▶ [DATA TO USE]:

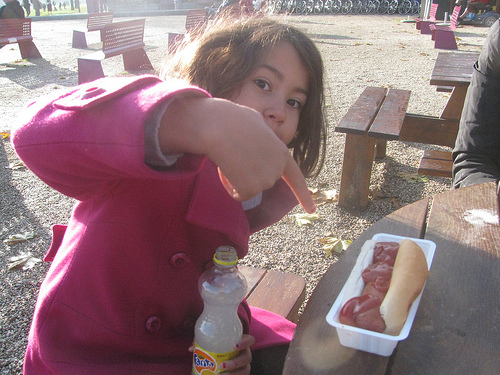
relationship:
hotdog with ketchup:
[337, 238, 432, 336] [341, 241, 397, 321]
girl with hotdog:
[11, 16, 328, 374] [337, 238, 432, 336]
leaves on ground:
[320, 235, 354, 260] [224, 14, 499, 318]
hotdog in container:
[337, 238, 432, 336] [324, 233, 438, 359]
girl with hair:
[11, 16, 328, 374] [154, 12, 329, 181]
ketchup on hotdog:
[341, 241, 397, 321] [337, 238, 432, 336]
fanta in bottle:
[192, 246, 248, 374] [191, 245, 248, 374]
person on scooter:
[458, 0, 490, 20] [454, 0, 500, 27]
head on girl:
[184, 15, 330, 182] [11, 16, 328, 374]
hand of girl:
[159, 95, 319, 215] [11, 16, 328, 374]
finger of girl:
[283, 149, 317, 215] [11, 16, 328, 374]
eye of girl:
[253, 79, 272, 92] [11, 16, 328, 374]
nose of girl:
[262, 92, 288, 126] [11, 16, 328, 374]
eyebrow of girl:
[255, 64, 284, 82] [11, 16, 328, 374]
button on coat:
[144, 316, 163, 334] [14, 75, 312, 374]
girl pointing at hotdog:
[11, 16, 328, 374] [337, 238, 432, 336]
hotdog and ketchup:
[337, 238, 432, 336] [341, 241, 397, 321]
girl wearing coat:
[11, 16, 328, 374] [14, 75, 312, 374]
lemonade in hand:
[191, 245, 248, 374] [187, 334, 256, 375]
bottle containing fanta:
[191, 245, 248, 374] [190, 354, 217, 368]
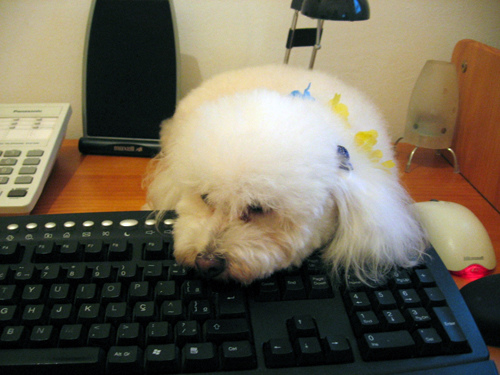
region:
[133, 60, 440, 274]
A fluffy white dog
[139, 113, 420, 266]
The dog's head is on the keyboard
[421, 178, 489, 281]
White computer mouse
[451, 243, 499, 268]
The mouse is made by Microsoft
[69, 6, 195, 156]
A computer speaker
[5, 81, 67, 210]
A landline telephone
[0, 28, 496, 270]
The objects are sitting on a brown desk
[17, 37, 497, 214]
The desk is made of wood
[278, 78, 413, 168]
The dog is wearing a blue and yellow collar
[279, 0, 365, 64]
Desk lamp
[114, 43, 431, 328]
dog is on the keys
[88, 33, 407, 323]
a small poodle dog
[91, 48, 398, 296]
the dog is white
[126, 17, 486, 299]
the dog has yellow and blue flowers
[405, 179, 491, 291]
the mouse is white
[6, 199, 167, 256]
silver buttons on keyboard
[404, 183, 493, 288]
the light is red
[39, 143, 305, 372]
the keys are black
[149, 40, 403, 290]
the dog's nose is black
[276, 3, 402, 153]
a lamp behind the dog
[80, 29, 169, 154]
black speakers on a desk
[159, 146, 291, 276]
white face of a dog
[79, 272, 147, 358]
black buttons on a keyboard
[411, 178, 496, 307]
white mouse with a red light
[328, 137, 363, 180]
purple bow on a dog's ear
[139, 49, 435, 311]
whit dog resting on a keyboard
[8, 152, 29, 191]
grey bottons on a telephone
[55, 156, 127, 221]
wooden desk top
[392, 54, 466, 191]
clear frosted table lamp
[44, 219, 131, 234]
silver buttons on a black keyboard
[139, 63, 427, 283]
A white dog laying down.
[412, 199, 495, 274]
A white mouse.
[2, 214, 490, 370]
A black keyboard.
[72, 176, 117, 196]
Part of the brown table.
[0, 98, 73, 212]
Part of a white telephone.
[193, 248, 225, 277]
The dog's black nose.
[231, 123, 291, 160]
The dog's white fluffy fur.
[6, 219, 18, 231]
A small silver button.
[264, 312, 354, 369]
Four arrow keys on the keyboard.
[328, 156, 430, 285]
The dog's white ear.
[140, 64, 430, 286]
small very fluffy white dog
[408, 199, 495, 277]
white Microsoft optical mouse with red light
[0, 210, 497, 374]
black standard keyboard with extra function keys along the top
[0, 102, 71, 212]
old looking beige panasonic telephone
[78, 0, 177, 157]
black computer speaker is out of focus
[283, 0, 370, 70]
telescoping hooded desk lamp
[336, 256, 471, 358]
keyboard number pad partially covered with fluffy fur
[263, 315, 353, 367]
up, down, right, left directional keys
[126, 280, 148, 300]
black key with white letter P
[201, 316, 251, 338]
long black right side shift key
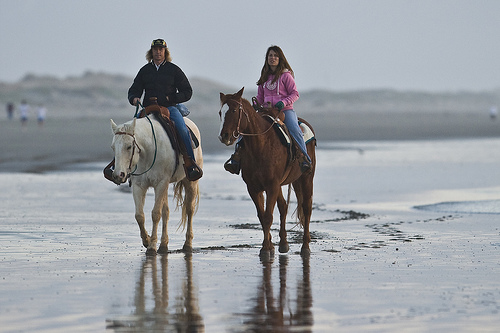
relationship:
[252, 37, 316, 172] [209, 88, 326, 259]
girl riding horse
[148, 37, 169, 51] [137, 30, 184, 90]
ballcap on man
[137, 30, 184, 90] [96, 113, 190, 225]
man on horse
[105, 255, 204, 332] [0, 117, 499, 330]
reflection on beach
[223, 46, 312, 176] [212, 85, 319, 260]
girl on horse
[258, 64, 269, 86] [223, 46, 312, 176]
hair on girl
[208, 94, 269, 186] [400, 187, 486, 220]
horse walking through water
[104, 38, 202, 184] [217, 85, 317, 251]
man riding horse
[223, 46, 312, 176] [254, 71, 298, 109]
girl wears pink top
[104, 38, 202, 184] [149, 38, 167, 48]
man wears ballcap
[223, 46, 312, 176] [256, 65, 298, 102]
girl wearing jacket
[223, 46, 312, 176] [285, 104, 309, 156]
girl wearing blue pants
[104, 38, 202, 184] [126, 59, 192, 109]
man wearing black jacket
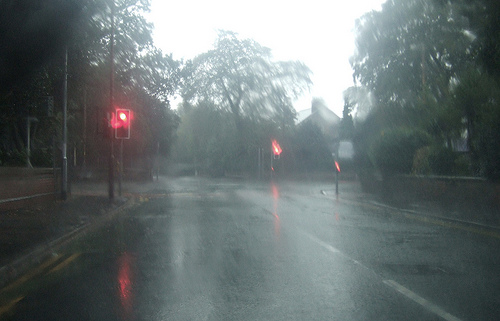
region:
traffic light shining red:
[111, 105, 141, 142]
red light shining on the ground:
[113, 253, 134, 303]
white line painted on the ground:
[285, 229, 464, 319]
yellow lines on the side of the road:
[3, 235, 88, 309]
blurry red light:
[270, 138, 287, 161]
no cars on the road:
[1, 151, 498, 318]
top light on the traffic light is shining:
[109, 106, 136, 142]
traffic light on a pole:
[109, 105, 134, 140]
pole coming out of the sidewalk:
[56, 38, 79, 206]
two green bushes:
[357, 121, 449, 183]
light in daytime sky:
[123, 0, 383, 111]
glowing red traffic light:
[115, 106, 129, 128]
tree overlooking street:
[174, 27, 313, 160]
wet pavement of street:
[28, 178, 493, 320]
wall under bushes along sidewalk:
[381, 175, 498, 209]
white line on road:
[381, 275, 459, 320]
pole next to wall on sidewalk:
[6, 55, 71, 202]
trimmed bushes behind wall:
[371, 127, 494, 214]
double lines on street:
[3, 252, 75, 315]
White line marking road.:
[331, 241, 393, 295]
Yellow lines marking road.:
[12, 258, 80, 280]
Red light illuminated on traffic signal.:
[121, 105, 138, 130]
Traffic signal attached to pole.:
[100, 108, 155, 164]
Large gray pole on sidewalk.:
[46, 105, 79, 200]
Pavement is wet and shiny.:
[145, 218, 225, 294]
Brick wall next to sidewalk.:
[8, 173, 49, 191]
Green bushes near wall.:
[373, 133, 421, 173]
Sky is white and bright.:
[284, 12, 334, 53]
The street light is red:
[100, 93, 147, 148]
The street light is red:
[260, 127, 290, 164]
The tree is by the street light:
[179, 25, 298, 190]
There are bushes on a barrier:
[354, 157, 493, 218]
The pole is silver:
[50, 30, 80, 211]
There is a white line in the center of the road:
[218, 166, 468, 316]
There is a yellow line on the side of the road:
[2, 232, 98, 317]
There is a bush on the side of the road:
[363, 113, 464, 184]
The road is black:
[18, 150, 489, 318]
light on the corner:
[101, 101, 138, 141]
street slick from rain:
[153, 183, 320, 315]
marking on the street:
[386, 272, 444, 318]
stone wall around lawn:
[378, 166, 486, 208]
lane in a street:
[351, 213, 413, 253]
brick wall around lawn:
[5, 160, 71, 200]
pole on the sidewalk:
[48, 48, 82, 200]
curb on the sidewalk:
[98, 210, 110, 221]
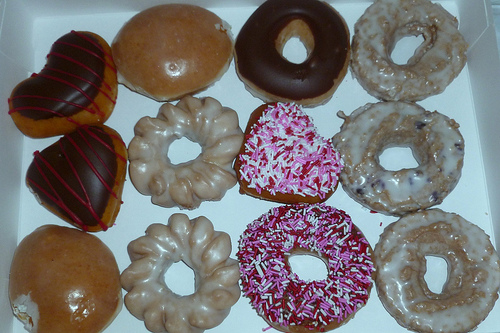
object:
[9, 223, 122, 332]
doughnut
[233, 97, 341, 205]
green leaves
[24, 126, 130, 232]
doughnut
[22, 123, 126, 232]
glaze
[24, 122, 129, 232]
drizzle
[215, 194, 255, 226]
table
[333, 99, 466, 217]
doughnut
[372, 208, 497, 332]
doughnut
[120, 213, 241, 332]
doughnut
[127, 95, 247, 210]
doughnut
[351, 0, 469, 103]
doughnut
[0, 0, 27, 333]
edge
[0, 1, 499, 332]
box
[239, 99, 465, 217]
doughnut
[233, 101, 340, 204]
doughnut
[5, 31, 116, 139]
glaze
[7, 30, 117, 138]
drizzle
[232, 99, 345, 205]
sprinkles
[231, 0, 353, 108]
chocolate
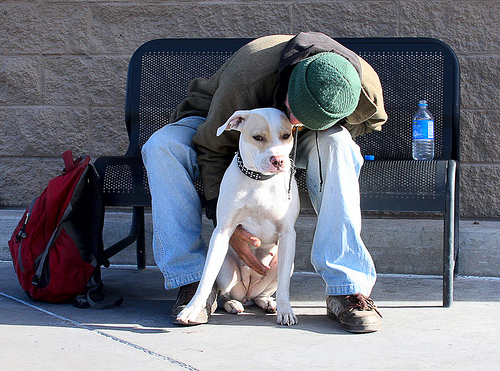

▶ [EXERCISE DESCRIPTION]: Return every line of the listing above that contains the word "ground".

▶ [FINISHED EXERCISE]:
leaves on ground:
red light shining on the ground:
white line painted on the ground:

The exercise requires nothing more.